Based on current reports, which are questionable at best, the patient records existed some years ago on a publicly accessible database with the user name "root" and the password "root". If accurate, it reveals a staggering level of incompetence from the people responsible for operating the system; a truly unforgivable mistake.
We Programmers Are the First Line of Defense
In the modern practice of devops, we as programmers frequently have to operate the services that we write. Thus, we cannot smugly stand aside and say that it's not our problem. Frankly, we developers are more likely to mess operations up than ops specialists ever will; when you set up your database, do you know it well enough to confidently state (and be correct) that it will not have a default "root" user with the default "root" password?
We the programmers are the first line of defense in almost everything. We write the microservice that responds to a public endpoint and transforms it into an SQL statement.
We make sure there is no SQL injection vulnerability in that microservice.

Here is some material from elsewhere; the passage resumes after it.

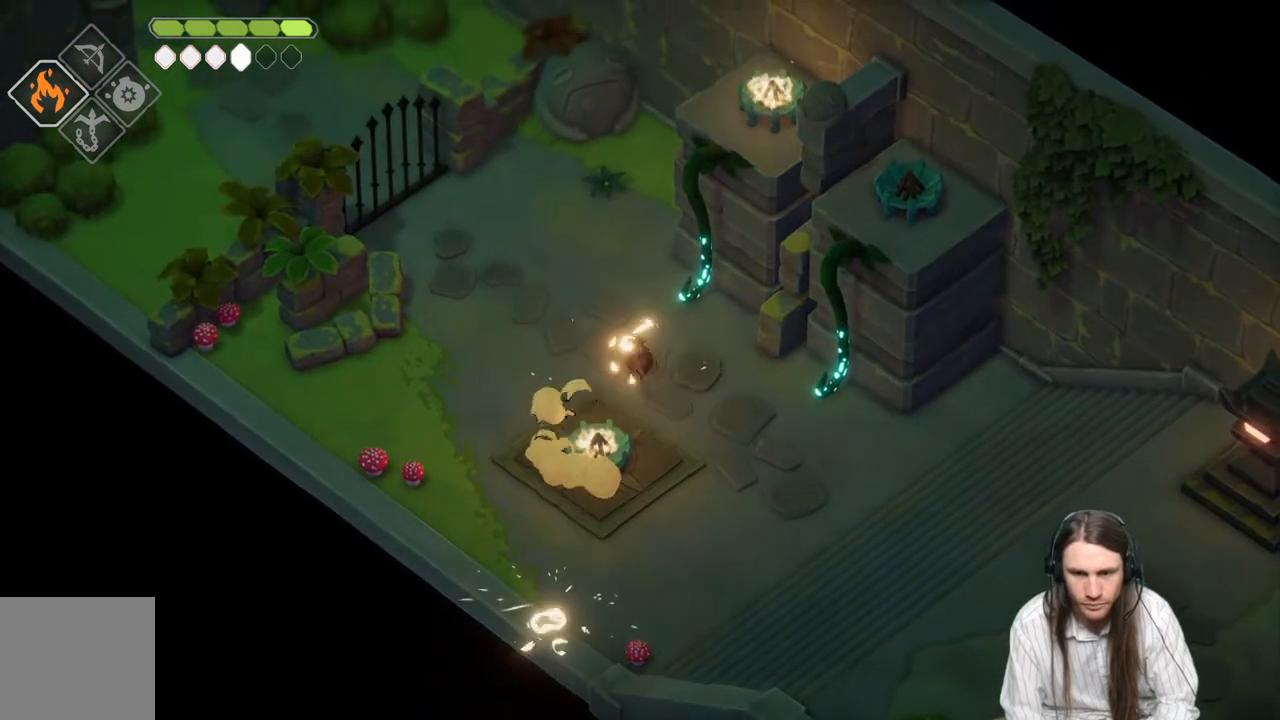
{"buttons": [], "left_stick": "right", "right_stick": "center", "events": [[500, "left_stick", "right"]]}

We make sure we do not turn a part of the request into a regular expression that we feed to a run-of-the-mill regex engine. You did know that regex interpretation (as commonly implemented) is exponential in the worst case, right? It allows an attacker to deny your classical deployment's service and, in a serverless environment, deny your employer its wallet.
There are unforgivable mistakes that a programmer can make. That term was defined over a decade ago by Steve Christey Coley, a world leading expert in software vulnerabilities. In his telling, a mistake is unforgivable when a lot of people have made it before and it is obvious, well documented, easily exploited, and easily detected in a code review. Back then, he listed 13 of them.
The root/root username and password combination was number 12 on the list. In 2007.
Go read the paper right now, even if you have before. You do not want to make an unforgivable mistake.
As as generalist programmers, we must always remember that there are cross-cutting concerns like security and privacy that remain there no matter what specialty we work in. We must also remember that in security we are fighting intelligent adversaries. They learn, and so must we.